Excerpts from a dataset:
__________
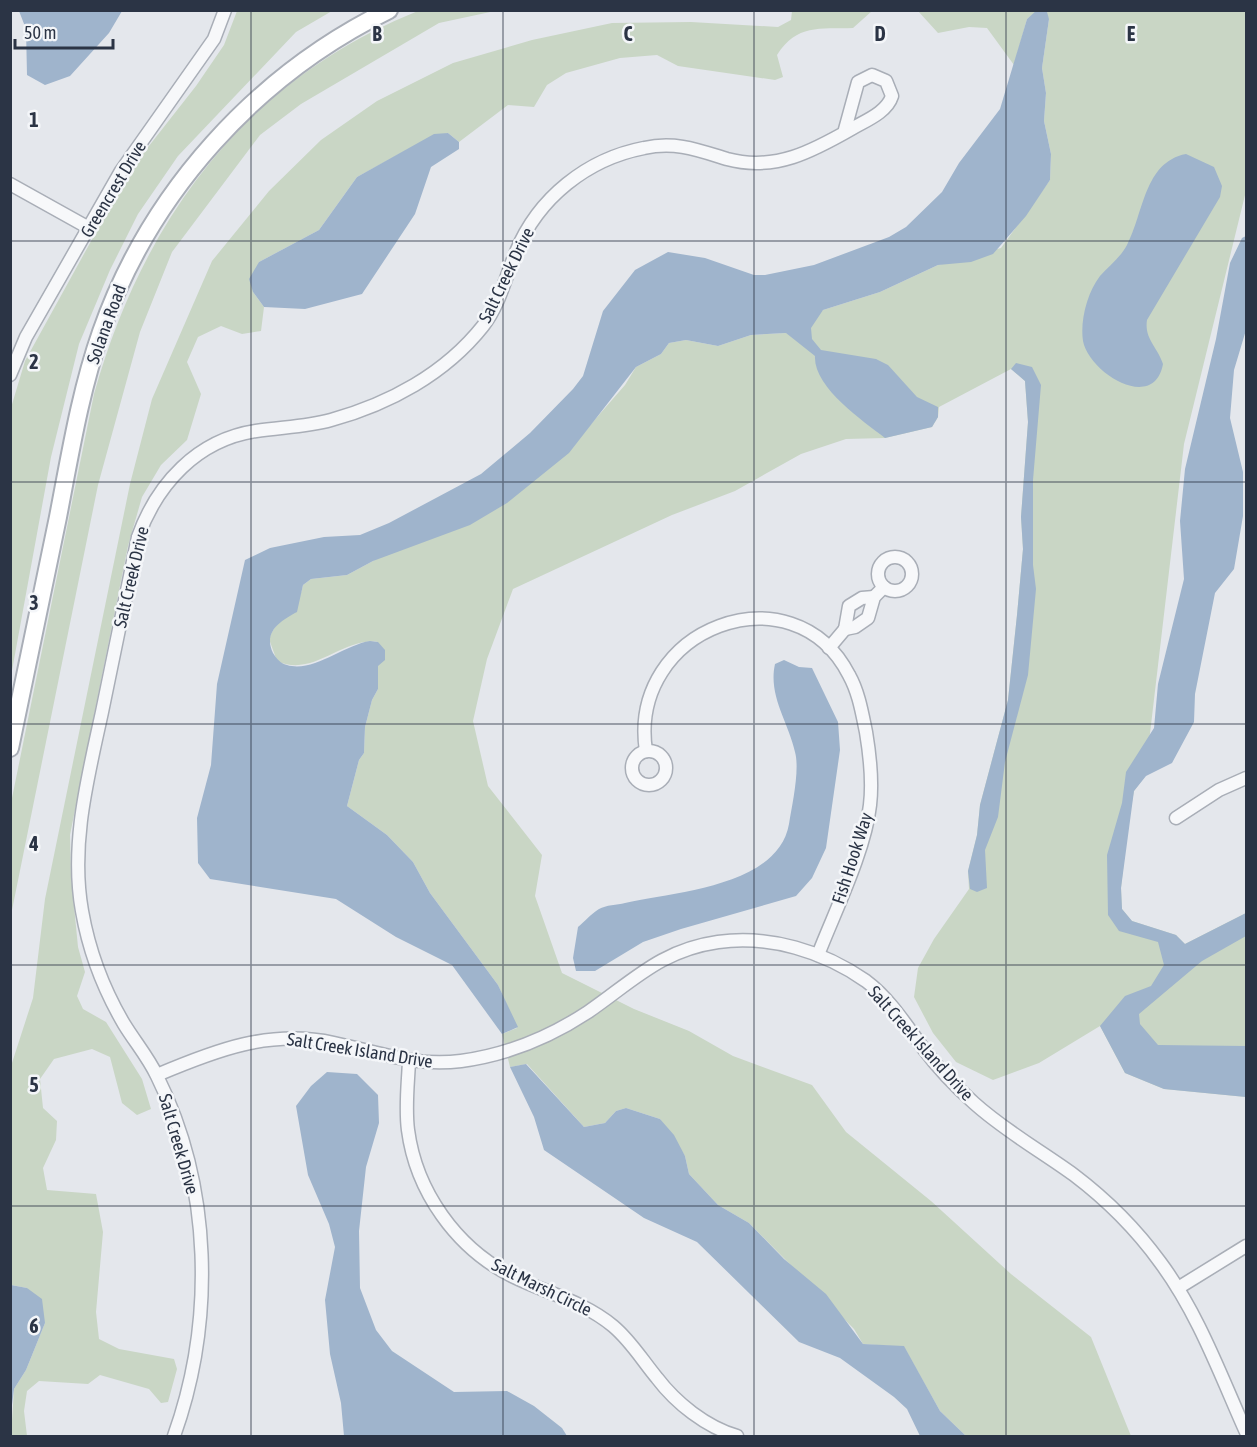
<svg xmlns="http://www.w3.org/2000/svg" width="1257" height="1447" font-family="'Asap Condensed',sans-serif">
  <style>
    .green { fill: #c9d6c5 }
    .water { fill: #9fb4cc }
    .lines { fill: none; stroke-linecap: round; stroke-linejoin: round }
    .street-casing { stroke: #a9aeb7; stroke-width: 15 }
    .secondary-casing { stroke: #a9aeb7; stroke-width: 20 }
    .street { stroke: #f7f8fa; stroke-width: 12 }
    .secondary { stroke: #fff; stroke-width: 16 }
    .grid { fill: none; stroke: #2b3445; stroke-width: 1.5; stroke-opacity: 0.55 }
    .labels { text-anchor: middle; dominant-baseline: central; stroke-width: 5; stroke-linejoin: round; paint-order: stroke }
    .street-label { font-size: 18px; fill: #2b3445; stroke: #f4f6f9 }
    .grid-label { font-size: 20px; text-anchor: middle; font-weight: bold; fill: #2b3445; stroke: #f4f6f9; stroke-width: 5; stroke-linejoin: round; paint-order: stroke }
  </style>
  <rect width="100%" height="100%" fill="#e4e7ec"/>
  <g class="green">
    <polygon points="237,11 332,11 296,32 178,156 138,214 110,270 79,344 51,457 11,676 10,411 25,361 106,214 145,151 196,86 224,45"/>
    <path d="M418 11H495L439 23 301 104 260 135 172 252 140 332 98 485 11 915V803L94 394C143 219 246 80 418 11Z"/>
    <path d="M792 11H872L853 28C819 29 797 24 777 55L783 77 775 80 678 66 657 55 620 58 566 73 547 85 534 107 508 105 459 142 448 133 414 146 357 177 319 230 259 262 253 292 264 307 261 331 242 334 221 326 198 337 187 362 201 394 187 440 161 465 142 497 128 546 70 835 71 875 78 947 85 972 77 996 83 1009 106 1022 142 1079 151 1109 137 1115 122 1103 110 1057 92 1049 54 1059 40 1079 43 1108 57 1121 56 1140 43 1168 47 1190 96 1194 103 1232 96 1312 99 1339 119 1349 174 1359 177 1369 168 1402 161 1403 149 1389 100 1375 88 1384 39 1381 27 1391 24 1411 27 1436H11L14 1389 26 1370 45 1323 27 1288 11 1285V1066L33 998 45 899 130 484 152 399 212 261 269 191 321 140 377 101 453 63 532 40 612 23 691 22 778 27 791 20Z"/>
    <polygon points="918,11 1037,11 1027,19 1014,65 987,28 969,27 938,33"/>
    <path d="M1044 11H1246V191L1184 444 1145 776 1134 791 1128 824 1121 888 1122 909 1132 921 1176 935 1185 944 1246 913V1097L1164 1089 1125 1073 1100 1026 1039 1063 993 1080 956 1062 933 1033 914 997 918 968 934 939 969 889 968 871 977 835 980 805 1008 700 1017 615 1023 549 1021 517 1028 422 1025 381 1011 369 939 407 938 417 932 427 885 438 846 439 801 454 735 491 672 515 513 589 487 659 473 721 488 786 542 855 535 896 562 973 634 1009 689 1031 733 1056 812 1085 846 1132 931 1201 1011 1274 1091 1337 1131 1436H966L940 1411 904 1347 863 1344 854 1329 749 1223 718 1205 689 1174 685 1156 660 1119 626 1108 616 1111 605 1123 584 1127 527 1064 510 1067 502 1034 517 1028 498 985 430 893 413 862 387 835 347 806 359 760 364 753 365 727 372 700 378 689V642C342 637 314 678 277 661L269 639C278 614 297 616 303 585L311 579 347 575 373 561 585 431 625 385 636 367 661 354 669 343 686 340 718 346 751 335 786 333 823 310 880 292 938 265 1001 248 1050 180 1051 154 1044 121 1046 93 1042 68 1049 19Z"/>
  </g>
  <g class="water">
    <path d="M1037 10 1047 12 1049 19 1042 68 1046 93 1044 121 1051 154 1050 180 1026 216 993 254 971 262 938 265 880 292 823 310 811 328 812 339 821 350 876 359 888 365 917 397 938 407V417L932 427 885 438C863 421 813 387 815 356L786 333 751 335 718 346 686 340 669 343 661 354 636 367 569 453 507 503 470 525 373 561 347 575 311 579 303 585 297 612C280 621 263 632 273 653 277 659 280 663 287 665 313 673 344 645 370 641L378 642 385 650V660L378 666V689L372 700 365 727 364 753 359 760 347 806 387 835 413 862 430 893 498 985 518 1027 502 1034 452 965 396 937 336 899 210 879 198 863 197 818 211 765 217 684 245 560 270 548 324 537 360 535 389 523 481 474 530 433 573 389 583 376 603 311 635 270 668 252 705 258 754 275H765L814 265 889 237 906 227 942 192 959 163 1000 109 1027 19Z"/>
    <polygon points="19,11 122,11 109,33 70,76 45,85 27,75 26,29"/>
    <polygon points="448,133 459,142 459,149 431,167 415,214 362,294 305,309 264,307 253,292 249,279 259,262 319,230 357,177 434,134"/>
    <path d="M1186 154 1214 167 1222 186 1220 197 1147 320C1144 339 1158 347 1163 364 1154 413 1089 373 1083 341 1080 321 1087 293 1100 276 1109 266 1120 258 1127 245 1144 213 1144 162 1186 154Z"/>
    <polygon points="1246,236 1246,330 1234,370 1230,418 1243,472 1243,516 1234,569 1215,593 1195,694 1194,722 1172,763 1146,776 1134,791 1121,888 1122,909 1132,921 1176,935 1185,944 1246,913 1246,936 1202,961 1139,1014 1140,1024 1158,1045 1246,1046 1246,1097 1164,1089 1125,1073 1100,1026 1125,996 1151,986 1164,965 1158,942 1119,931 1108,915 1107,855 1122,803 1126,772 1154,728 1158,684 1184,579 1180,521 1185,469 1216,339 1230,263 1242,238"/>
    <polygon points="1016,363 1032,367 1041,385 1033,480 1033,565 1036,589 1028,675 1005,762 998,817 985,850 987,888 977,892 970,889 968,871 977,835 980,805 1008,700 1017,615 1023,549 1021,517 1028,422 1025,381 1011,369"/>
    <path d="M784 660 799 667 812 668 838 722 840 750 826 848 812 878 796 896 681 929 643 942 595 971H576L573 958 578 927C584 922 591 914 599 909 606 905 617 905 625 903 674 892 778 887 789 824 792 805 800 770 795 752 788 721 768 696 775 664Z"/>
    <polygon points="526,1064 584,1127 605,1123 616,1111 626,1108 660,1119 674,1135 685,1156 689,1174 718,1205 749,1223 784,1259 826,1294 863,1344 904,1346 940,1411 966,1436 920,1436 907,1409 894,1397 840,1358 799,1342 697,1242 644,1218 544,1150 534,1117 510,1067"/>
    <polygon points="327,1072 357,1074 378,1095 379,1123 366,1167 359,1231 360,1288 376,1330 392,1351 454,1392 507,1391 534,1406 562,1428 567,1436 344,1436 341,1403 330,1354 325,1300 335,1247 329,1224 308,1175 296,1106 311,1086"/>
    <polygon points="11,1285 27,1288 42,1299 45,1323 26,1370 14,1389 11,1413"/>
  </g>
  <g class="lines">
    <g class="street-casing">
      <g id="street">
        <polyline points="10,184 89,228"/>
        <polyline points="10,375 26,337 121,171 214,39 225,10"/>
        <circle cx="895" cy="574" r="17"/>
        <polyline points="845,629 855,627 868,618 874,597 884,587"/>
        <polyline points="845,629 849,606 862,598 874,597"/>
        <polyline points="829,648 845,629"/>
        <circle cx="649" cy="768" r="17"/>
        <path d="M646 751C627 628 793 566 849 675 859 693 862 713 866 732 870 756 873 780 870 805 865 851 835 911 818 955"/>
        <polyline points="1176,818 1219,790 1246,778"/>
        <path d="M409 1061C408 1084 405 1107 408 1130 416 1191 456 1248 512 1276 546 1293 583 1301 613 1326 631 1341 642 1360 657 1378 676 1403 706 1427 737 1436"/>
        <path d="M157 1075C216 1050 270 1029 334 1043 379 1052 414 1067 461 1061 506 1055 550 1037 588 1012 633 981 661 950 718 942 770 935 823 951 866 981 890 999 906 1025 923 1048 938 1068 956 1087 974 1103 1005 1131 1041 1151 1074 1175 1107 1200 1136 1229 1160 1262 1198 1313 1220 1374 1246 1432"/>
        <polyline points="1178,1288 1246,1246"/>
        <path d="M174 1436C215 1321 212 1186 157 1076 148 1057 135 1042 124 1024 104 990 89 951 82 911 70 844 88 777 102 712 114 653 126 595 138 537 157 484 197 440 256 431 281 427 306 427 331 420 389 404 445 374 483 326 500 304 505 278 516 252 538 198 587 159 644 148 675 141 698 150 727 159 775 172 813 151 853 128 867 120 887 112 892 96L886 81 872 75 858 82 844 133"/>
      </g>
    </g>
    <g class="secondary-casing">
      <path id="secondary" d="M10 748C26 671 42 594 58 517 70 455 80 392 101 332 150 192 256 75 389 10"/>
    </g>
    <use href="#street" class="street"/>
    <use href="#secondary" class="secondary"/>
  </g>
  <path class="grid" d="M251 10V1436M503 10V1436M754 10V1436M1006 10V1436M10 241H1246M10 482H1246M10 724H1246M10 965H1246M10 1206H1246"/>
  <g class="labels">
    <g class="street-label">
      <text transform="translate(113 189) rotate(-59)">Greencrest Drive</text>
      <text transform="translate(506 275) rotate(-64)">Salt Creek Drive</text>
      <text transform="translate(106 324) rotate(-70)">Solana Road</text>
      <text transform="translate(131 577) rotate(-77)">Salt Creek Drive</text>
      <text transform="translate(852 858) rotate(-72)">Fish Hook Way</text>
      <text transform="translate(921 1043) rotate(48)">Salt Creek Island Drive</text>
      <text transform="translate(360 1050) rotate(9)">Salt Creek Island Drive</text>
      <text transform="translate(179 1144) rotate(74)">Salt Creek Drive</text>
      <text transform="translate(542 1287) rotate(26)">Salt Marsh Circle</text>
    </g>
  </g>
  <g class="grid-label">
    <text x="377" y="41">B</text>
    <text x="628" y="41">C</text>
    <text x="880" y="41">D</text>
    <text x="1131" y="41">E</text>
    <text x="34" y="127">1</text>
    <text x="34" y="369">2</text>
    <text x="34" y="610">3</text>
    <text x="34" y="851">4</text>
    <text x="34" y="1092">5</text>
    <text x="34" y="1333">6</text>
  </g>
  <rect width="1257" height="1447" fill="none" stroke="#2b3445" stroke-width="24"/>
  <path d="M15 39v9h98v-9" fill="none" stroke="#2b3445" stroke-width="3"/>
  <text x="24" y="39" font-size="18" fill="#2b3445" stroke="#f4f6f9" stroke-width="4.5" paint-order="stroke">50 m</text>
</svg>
__________
Task prompt:
The word to find is "lines". Copy every line of the records that holds it.

Response:
    .lines { fill: none; stroke-linecap: round; stroke-linejoin: round }
  <g class="lines">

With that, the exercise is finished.